Only the stamps in positions 18 and 21 have that crisp, light inking which I think of as an indicator that a stamp is a Reprint. But the majority of stamps have black, oily-ink overprints, sometimes smudged.
Can anyone show me that I have got this wrong? And how should I sell these stamps?
Tuesday, 13 December 2011
Here is a very unusual item. It is quite common to see old postal stationery cards - Kerensky cards, Trident-overprinted cards - used as "BLANKS" (formulars) in Russia in the 1920s, but not Austrian ones.

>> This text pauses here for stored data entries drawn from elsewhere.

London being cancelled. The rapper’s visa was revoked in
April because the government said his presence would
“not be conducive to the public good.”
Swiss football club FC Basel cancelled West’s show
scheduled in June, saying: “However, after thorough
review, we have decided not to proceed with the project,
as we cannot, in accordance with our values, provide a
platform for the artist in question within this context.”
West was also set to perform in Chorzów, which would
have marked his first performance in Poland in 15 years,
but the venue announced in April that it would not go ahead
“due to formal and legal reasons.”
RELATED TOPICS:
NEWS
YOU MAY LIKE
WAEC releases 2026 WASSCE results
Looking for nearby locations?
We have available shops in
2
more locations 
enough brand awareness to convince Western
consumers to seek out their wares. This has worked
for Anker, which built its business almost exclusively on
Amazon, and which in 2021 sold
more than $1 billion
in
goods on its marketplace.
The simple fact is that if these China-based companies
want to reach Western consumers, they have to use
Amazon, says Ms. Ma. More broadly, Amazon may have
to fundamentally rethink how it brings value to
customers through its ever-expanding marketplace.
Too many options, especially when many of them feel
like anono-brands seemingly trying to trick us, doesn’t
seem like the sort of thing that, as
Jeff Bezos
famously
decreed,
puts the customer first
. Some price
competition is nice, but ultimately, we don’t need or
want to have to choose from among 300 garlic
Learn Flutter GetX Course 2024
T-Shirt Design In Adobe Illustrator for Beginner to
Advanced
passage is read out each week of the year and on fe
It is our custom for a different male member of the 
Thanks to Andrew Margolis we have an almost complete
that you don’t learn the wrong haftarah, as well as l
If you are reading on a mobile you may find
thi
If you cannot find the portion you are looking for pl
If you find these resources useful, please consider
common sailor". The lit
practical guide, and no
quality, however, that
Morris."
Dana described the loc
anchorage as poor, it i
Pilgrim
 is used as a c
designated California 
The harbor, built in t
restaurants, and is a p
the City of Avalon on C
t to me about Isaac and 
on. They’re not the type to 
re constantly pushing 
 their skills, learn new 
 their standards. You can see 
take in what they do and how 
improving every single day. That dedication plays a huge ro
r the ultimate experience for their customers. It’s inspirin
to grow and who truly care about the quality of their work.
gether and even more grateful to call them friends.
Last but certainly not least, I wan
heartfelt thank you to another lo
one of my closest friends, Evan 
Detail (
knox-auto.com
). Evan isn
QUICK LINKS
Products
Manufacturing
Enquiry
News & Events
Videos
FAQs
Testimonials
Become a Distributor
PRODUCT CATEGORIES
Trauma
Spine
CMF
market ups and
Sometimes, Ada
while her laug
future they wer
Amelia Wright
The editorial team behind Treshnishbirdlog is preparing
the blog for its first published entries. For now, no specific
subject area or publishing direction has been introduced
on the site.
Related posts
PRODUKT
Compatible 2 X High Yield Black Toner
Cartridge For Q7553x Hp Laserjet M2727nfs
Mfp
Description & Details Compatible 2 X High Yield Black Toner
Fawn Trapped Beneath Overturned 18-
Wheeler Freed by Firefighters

Usually these BLANKS have some kind of cachet to indicate that the imprinted stamp has no value - this card has a black cachet reading "BLANK KIEV POST TELEGR[APH] DISTRICT". It was used from VINNITSA POD[olia] (old Imperial cancel) 7 2 24 and arrived in KIEV 26 3 24 (again an old Imperial cancel), correctly franked to 6 kopecks. The card was delayed because in the sorting office it was routed to Vladivostok (the first word on the address line is the source of the confusion)where two cancellations were applied (see the reverse of the card).
The absence of a message on the reverse made me think it is philatelic, but in fact there is a message on the front which indicates that it is a separate confirmation of the despatch of a registered letter # 904.

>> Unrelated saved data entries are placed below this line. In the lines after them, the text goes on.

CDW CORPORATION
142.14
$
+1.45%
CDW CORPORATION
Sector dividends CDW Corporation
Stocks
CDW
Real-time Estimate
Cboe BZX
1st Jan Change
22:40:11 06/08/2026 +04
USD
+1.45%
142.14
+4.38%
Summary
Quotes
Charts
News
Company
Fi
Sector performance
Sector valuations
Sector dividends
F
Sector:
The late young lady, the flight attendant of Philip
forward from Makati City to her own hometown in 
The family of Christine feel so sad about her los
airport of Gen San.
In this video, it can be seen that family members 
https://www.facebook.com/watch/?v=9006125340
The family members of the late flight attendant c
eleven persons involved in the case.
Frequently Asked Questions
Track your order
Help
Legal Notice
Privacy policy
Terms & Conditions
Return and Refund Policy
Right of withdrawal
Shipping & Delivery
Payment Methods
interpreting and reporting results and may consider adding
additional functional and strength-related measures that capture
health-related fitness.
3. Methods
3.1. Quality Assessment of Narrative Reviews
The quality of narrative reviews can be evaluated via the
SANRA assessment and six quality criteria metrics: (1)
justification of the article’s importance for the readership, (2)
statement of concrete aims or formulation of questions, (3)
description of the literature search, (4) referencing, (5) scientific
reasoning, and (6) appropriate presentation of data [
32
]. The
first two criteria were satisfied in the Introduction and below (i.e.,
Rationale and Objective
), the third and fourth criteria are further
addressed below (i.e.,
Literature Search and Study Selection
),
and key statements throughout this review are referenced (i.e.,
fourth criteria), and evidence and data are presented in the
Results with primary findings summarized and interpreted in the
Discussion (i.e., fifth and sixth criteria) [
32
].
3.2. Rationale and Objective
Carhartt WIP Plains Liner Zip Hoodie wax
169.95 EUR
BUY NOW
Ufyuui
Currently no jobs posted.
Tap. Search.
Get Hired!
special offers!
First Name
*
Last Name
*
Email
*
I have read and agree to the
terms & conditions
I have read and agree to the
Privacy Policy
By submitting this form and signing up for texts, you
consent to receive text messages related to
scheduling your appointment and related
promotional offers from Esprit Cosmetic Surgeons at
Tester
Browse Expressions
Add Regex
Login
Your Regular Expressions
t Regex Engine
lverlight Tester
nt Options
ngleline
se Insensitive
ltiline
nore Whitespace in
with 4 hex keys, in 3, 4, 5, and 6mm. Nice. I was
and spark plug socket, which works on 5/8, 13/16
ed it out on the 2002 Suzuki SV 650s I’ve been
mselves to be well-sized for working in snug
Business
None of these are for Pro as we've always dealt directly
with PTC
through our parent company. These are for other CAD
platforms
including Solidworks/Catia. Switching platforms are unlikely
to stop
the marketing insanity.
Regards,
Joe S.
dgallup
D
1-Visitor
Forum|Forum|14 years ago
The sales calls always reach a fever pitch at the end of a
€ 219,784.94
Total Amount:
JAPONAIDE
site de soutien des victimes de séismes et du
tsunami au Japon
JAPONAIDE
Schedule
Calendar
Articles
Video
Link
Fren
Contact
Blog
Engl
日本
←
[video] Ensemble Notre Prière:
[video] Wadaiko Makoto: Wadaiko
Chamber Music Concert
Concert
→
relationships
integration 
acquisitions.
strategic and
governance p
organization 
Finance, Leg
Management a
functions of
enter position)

Austrian cards may well have been held in Ukraine post offices as a by-product of the 1918 Austrian Occupation or even as trophies from the 1915 Russian Occupation of Lviv.
Do readers have other examples of this unrecorded usage?
Note added April 2012: This card is now for sale in the April 2012 Corinphila auction, listed under Russia / Soviet Union
Friday, 9 December 2011
There is some difference of opinion as to whether Postal Savings Bank stamps exist with genuine Dashnak period overprints. I think they do, but that they are extremely rare. Here is an example. The stamp has been overprinted with "k.60.k" in black and then later, in a greyish ink, with a large unframed Z over the Imperial Arms. There is an authenticating ERIVAN cancellation of April 1920, which is an appropriate date.
The stamp is signed in pencil by S Serebrakian (and was almost certainly from his stock), in green by Dr R J Ceresa, and it now has a Stefan Berger Short Opinion.